Minnesota DFL Ad

This ad was sent out by the Minnesotat Democratic-Farm-Labor Party (DFL).  I saw it here at the National Catholic Register online.  I e-mailed the head of the Minnesota DFL with this:

Mr. [Brian] Melendez [chairman of the Minnesota DFL],
I saw a postcard that your organization sent out (noted here), and though I am not Roman Catholic, I was surprised at the vitriol and the ignorance it displayed.  Please reconsider that postcard and perhaps issue an appropriate apology to Roman Catholics and, by extension, all Christians who work and care for the poor.  Surely, with a degree from a Divinity School with a concentration in ethics, you could not yourself have approved that ad?

And this is the response I got:

The ad is part of a two-piece mailing that highlights and criticizes the policy views of Dan Hall, a preacher who is the Republican candidate for the Minnesota Senate. I enclose both sides of both pieces. I understand that some Republican bloggers have taken one image from the first piece, and claimed that the mail is somehow anti-Catholic. But the text explicitly criticizes Preacher Hall for distancing himself from policy views that have been taken by the Catholic Archdiocese, by the [Evangelical] Lutheran Synod, and other leaders in Minnesota’s faith community. Dan Hall is willing to enlist God and religion in his campaign when it helps him — but in fact, his views hurt the poorest and sickest among us, and this mailing holds him accountable for those views.

Donald McFarland
Communications Director
Minnesota DFL Party

Here are the other parts of the ad, sent to me by Mr. McFarland: Mail_piece_2, Mail-Piece_3.

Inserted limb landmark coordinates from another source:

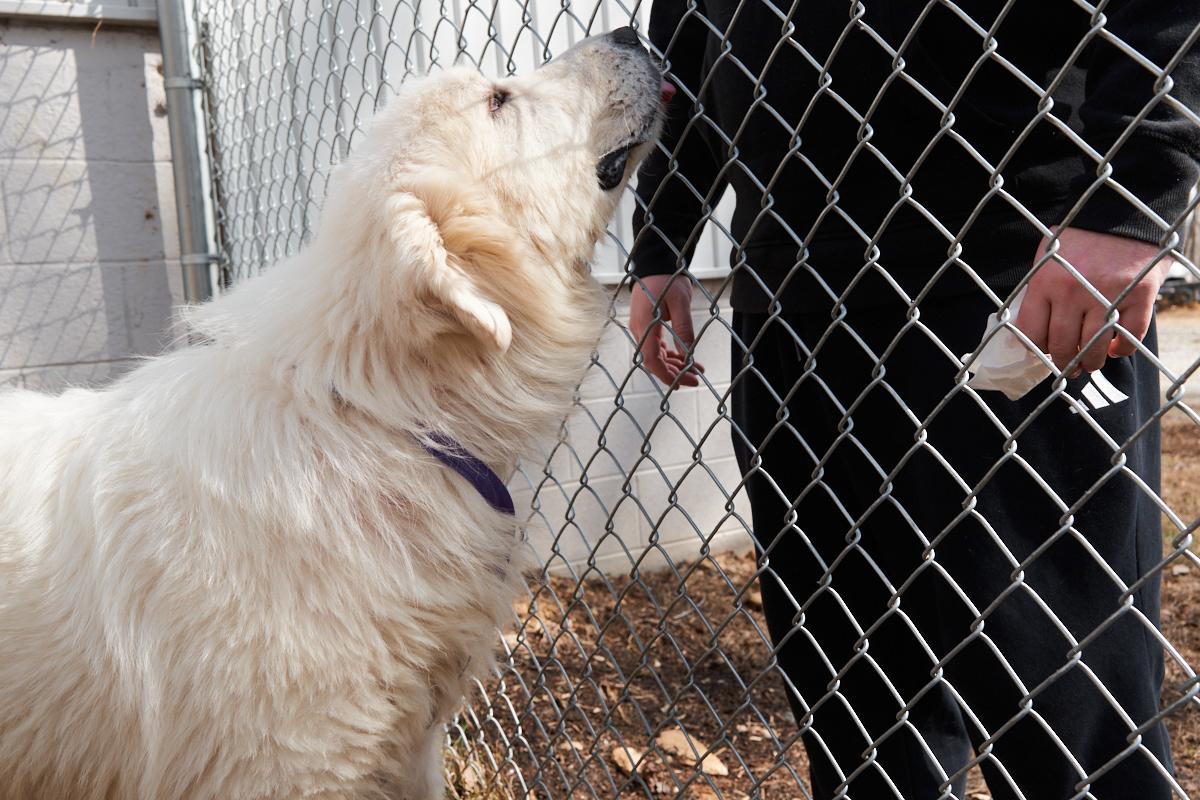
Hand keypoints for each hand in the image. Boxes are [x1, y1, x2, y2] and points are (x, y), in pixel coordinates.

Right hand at [629, 274, 704, 386]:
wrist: (656, 263)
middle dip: (674, 373)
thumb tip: (688, 355)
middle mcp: (639, 329)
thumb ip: (684, 329)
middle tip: (696, 379)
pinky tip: (685, 359)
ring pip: (656, 355)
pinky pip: (656, 346)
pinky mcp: (646, 325)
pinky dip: (670, 354)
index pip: (651, 359)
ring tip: (695, 370)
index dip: (666, 375)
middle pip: (654, 361)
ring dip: (674, 365)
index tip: (683, 382)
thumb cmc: (668, 279)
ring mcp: (641, 328)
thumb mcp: (681, 303)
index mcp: (644, 324)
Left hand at [1014, 227, 1172, 376]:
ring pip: (1093, 348)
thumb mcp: (1047, 257)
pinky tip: (1115, 348)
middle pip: (1062, 345)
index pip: (1031, 333)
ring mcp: (1107, 295)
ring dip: (1091, 362)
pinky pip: (1128, 338)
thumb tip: (1030, 329)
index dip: (1035, 350)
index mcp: (1045, 283)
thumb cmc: (1080, 236)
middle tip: (1068, 366)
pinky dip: (1122, 350)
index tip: (1041, 355)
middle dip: (1063, 362)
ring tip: (1090, 363)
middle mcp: (1072, 292)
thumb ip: (1039, 290)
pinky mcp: (1139, 296)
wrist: (1123, 210)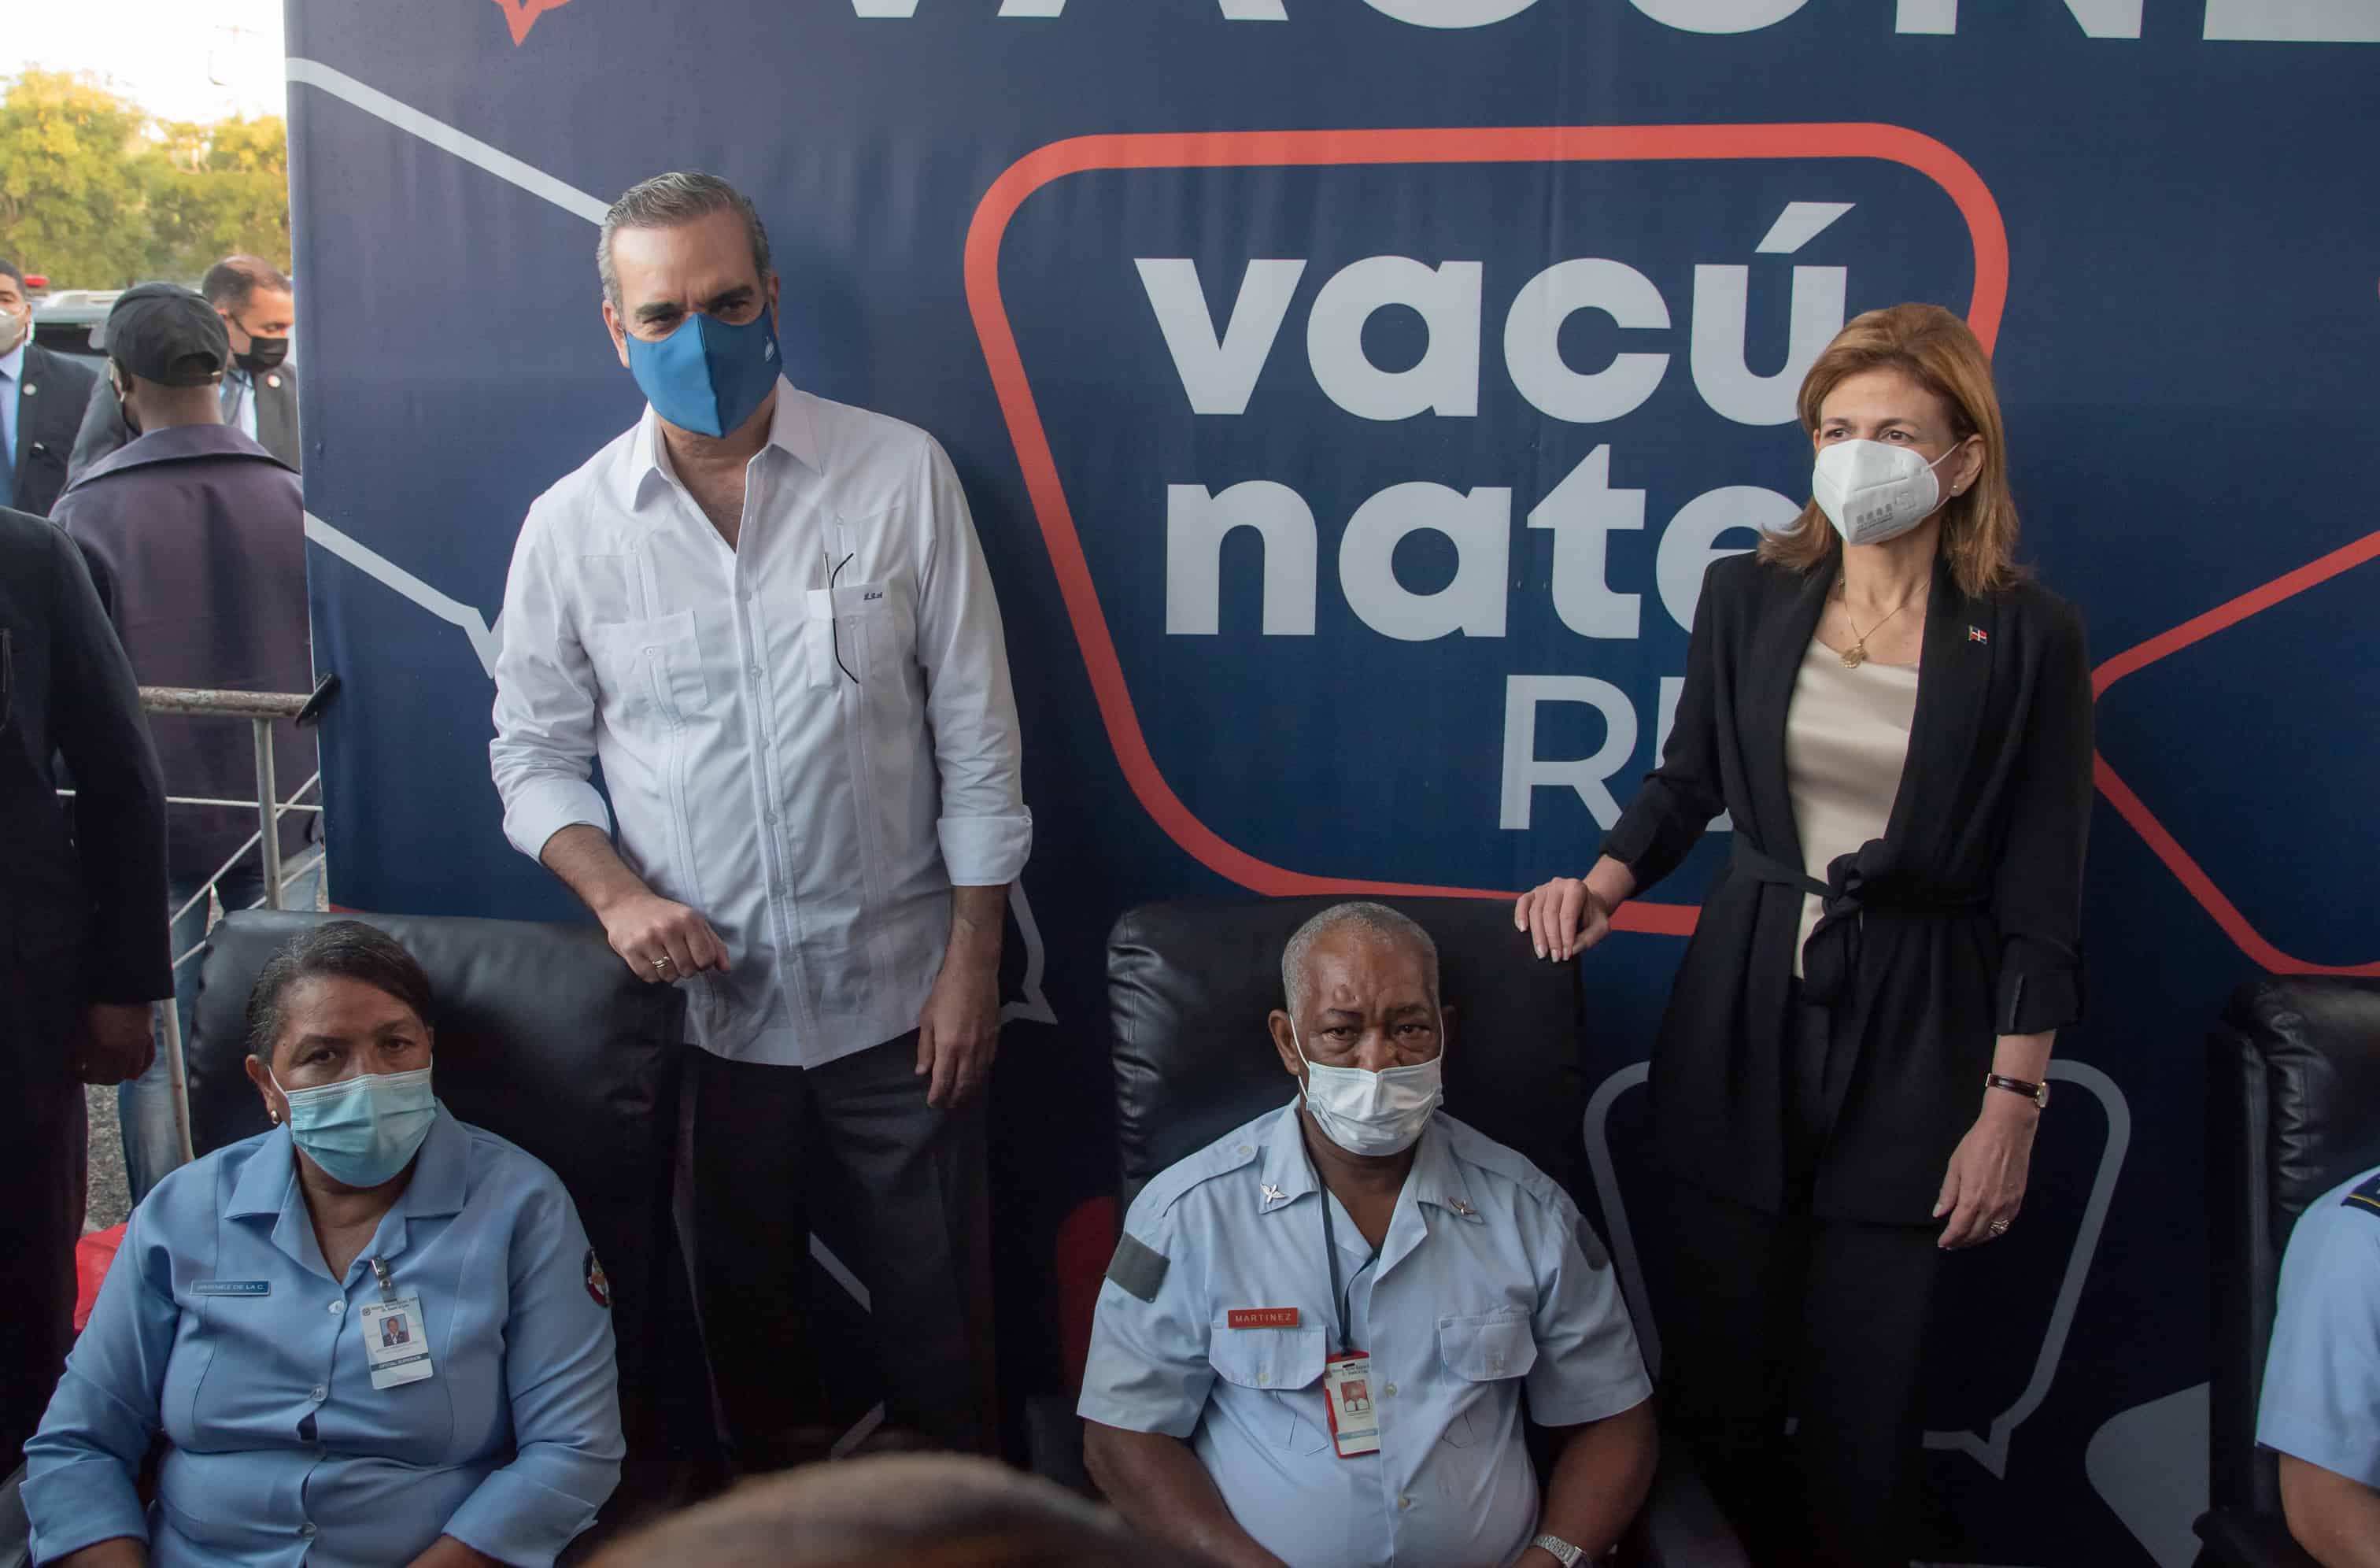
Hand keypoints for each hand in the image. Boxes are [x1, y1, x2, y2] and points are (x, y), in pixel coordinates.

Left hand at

I’ve never heard of Dan Hall (though I found his website here, as well as this and this, and this is the map of the district he’s running to represent; looks to be south of the Twin Cities?), so I don’t know his views on the poor.  But “views” don’t hurt people, poor, sick, or otherwise.  Obviously, the implementation of certain views can hurt people, but I doubt Dan Hall is explicitly trying to hurt the poor.  The DFL may disagree, and I understand the nature of politics as we approach Nov. 2, but the part of the ad I saw first clearly does not differentiate between Dan Hall and those the DFL say they are not criticizing, such as the Roman Catholic Archdiocese (of where?).  And why the clerical collar?  Does Hall wear a collar?  (Not in any pictures on his website.) 

If Hall is promoting Republicans from his pulpit, he’s wrong.  If he’s preaching particular policies from the pulpit, he’s misguided, but not immoral.  And I think it’s strange for pastors to run for office.  I disagree with preachers promoting partisan politics, but I also disagree with the DFL making policy positions into absolute moral imperatives.  So much for democratic discourse.

Timotheos

One thought on “Minnesota DFL Ad

  1. Of course, the fundamental problem with Democrats (‘farm’ or otherwise), is they want to help the ‘poor’ with someone ELSE’S money. That is NOT charity. It’s SOCIALISM, pure and simple.